Singaporean denies football match-fixing charge
Published : 09 Apr 2013 06:46:55Rss feed
A Singaporean businessman who allegedly induced three Lebanese referees to fix a football match by offering them free sex rejected corruption charges on Tuesday and sought bail.
Eric Ding Si Yang, 31, has been held in Changi Prison since he was charged with three counts of corruption on Saturday.
The three Lebanese, arrested earlier, are also being held in the same jail on similar charges pending their bail hearing.
The four are the first to be arrested since Singapore came under pressure in February to crack down on match-fixing. But they have not been linked so far to syndicates in the city-state allegedly rigging football games worldwide.
"We are going to trial, your honour," Ding's lawyer Thong Chee Kun told district judge Kamala Ponnampalam on Tuesday when asked for his client's plea.
State prosecutors opposed bail but the judge scheduled a bail hearing later Tuesday for Ding, who was handcuffed and dressed in white prison attire when he was brought to the trial court.

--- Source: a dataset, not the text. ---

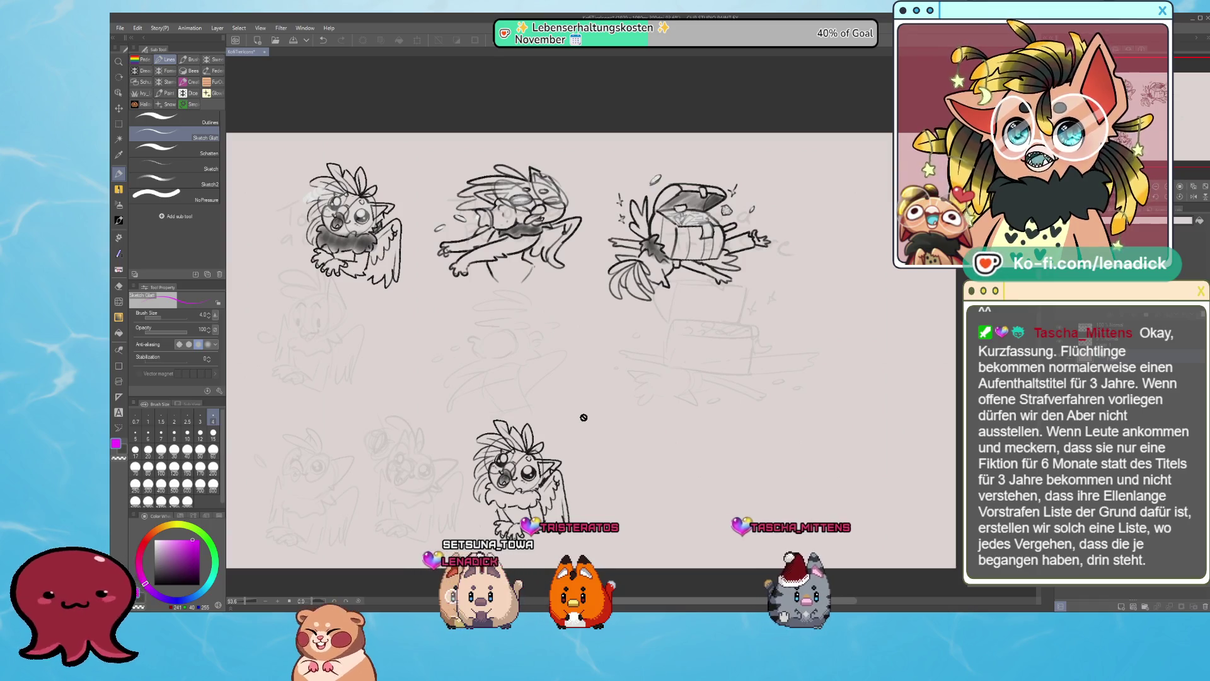
Toggle the inked sketches' visibility with Ctrl+H to check the roughs, leaving the inks shown.
key("ctrl+h")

Ding is accused of offering the sexual services of three women to the referees in exchange for fixing an AFC Cup match between Singapore-based Tampines Rovers and India's East Bengal last Wednesday.
Investigators said referee Ali Sabbagh and his fellow Lebanese assistants Ali Eid and Abdallah Taleb accepted the favour but were abruptly pulled out before the match started. They are each facing one count of corruption.
If convicted, they face a maximum prison term of five years or a fine of up to Sg$100,000 ($81,000), or both penalties, for each count.
Singapore's Sunday Times said Ding was a football tipster in its sister tabloid The New Paper from 2006 to 2012.
He spends most of his time in Bangkok but has stakes in a restaurant and nightclub in Singapore and is known to have a passion for fast luxury cars, it added.
Singapore has a long record of match-fixing scandals. Syndicates from the wealthy Southeast Asian island have been blamed by Europol for orchestrating an international network responsible for rigging hundreds of games worldwide.